The second goal centers around productivity for a production workflow. In fact, this “production workflow” is the context for where the elements of hrbrthemes should be used. Consult this vignette to learn more.

ggplot(data=exam_data, 
             aes(x = MATHS)) +
  geom_histogram(bins=20, 
                 boundary = 100,
                 color="grey25", 
                 fill="grey90") +
  ggtitle("Distribution of Maths scores") +
  theme_ipsum(axis_title_size = 18,
              base_size = 15,
              grid = "Y")

2.5 Beyond Single Graph

p1 <- ggplot(data=exam_data, 
             aes(x = MATHS)) +
  geom_histogram(bins=20, 
                 boundary = 100,
                 color="grey25", 
                 fill="grey90") + 
  coord_cartesian(xlim=c(0,100)) +
  ggtitle("Distribution of Maths scores")
print(p1)

Next

print(class(exam_data$ENGLISH))
[1] "character"
if(is.factor(exam_data$ENGLISH) || is.character(exam_data$ENGLISH)) {
  exam_data$ENGLISH <- as.numeric(as.character(exam_data$ENGLISH))
}

p2 <- ggplot(data=exam_data, aes(x = ENGLISH)) +
  geom_histogram(bins=20, boundary = 100, color="grey25", fill="grey90") +
  coord_cartesian(xlim=c(0, 100)) +
  ggtitle("Distribution of English scores")
print(p2)

Lastly, we will draw a scatterplot for English score versus Maths score by as shown below

p3 <- ggplot(data=exam_data, 
             aes(x= MATHS, 
                 y=ENGLISH)) +
  geom_point() +
  geom_smooth(method=lm, 
              size=0.5) +  
  coord_cartesian(xlim=c(0,100),
                  ylim=c(0,100)) +
  ggtitle("English scores versus Maths scores for Primary 3")
print(p3)

2.5.1 Creating Composite Graphics: pathwork methods

There are several ggplot2 extension’s functions support the needs to prepare composite figure by combining several graphs such as grid.arrange() of gridExtra package and plot_grid() of cowplot package. In this section, I am going to shared with you an ggplot2 extension called patchwork which is specially designed for combining separate ggplot2 graphs into a single figure.

Patchwork package has a very simple syntax where we can create layouts super easily. Here’s the general syntax that combines:

Two-Column Layout using the Plus Sign +. Parenthesis () to create a subplot group.

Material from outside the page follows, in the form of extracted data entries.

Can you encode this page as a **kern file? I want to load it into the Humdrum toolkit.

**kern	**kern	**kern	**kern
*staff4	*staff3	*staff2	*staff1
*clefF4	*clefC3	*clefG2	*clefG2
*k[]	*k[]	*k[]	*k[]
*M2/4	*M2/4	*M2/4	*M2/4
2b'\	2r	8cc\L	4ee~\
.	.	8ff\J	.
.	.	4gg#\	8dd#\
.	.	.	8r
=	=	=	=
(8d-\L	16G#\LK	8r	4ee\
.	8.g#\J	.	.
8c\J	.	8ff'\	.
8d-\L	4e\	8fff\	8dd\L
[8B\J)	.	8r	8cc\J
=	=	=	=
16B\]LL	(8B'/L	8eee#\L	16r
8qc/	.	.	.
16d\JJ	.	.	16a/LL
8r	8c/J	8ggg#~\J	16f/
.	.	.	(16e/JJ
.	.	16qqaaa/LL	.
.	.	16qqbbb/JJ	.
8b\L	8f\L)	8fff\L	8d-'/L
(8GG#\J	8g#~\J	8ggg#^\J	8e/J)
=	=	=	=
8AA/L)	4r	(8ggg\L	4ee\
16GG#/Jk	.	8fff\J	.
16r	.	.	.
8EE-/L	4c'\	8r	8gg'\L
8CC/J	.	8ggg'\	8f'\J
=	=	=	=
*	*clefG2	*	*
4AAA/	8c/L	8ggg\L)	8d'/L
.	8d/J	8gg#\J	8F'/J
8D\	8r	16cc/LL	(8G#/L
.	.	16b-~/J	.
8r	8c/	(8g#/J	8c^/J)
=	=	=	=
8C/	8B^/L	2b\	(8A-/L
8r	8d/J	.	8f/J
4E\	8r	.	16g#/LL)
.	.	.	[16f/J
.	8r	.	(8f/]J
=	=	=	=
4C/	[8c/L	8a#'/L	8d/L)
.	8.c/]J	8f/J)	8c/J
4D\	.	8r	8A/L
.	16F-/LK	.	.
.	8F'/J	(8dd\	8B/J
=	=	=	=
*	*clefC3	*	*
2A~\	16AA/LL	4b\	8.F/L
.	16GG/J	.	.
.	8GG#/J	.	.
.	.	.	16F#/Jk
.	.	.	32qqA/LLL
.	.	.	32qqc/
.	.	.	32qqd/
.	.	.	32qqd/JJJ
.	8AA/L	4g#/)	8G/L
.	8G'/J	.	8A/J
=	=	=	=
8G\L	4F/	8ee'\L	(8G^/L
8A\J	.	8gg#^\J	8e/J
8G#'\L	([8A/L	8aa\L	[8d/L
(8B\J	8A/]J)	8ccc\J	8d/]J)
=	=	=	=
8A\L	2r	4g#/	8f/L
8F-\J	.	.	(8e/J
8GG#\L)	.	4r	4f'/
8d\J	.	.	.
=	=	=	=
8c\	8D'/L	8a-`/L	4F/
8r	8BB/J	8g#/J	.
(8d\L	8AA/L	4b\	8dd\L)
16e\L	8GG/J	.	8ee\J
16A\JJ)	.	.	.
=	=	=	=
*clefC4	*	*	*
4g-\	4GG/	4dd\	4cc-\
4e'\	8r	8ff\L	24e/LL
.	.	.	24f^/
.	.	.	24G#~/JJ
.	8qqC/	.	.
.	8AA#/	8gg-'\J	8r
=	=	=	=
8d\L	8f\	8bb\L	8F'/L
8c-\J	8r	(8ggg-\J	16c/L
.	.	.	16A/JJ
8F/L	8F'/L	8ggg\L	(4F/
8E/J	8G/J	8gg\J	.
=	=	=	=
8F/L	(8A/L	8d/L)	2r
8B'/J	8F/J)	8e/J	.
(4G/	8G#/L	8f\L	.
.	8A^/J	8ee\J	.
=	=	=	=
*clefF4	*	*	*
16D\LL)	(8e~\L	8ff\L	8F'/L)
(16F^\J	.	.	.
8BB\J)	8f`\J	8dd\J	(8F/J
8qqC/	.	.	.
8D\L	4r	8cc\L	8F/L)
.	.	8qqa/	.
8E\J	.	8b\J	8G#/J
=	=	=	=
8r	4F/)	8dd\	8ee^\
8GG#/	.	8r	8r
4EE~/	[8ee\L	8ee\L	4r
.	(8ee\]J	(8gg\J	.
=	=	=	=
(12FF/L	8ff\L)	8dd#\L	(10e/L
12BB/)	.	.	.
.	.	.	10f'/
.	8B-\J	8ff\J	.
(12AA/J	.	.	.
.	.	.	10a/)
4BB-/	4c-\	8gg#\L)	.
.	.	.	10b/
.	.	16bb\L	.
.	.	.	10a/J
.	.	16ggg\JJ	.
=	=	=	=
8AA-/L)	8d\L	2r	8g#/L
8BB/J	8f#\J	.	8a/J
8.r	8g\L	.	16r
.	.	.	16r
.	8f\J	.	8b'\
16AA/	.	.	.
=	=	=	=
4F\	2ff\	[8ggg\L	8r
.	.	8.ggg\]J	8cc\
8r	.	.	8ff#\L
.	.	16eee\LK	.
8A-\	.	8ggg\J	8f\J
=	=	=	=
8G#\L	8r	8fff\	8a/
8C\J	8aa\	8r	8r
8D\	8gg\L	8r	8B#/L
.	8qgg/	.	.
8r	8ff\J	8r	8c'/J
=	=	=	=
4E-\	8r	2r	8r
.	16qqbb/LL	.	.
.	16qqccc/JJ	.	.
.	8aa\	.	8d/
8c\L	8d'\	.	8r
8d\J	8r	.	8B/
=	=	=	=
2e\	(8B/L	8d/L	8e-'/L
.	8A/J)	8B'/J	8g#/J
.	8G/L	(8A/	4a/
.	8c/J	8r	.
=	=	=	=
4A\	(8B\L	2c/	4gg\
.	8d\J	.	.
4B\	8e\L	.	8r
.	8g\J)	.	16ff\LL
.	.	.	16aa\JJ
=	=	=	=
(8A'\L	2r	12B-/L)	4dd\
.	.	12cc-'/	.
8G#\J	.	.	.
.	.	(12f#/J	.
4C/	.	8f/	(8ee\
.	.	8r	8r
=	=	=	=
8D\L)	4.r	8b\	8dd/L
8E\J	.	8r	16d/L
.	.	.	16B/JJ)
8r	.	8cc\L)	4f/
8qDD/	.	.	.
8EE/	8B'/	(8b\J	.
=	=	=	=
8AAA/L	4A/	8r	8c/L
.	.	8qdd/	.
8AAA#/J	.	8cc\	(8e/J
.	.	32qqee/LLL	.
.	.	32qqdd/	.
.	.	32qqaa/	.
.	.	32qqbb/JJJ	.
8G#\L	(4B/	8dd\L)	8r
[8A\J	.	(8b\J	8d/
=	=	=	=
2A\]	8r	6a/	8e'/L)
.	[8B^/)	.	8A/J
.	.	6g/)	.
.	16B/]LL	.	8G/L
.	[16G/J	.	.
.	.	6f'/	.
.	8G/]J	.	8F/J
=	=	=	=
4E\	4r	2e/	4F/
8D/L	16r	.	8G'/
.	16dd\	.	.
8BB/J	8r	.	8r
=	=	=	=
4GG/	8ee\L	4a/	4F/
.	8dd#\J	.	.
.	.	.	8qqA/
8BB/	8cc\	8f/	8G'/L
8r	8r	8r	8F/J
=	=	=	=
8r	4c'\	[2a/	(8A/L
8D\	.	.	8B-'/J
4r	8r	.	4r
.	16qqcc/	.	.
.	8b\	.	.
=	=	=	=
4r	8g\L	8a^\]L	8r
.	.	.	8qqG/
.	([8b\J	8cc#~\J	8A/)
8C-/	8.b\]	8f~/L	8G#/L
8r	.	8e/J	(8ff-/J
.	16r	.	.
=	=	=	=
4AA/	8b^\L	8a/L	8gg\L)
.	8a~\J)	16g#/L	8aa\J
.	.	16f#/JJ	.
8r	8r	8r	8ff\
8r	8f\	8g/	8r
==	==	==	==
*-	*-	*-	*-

Two-Row Layout using the Division Sign /

2.5.2 Combining two ggplot2 graphs

p1 + p2

2.5.3 Combining three ggplot2 graphs

(p1 / p2) | p3

2.5.4 Creating a composite figure with tag

((p1 / p2) | p3) + 
  plot_annotation(tag_levels = 'I')

2.5.5 Creating figure with insert

p3 + inset_element(p2, 
                   left = 0.02, 
                   bottom = 0.7, 
                   right = 0.5, 
                   top = 1)

2.5.6 Creating a composite figure by using patchwork and ggtheme

patchwork <- (p1 / p2) | p3
patchwork & theme_economist()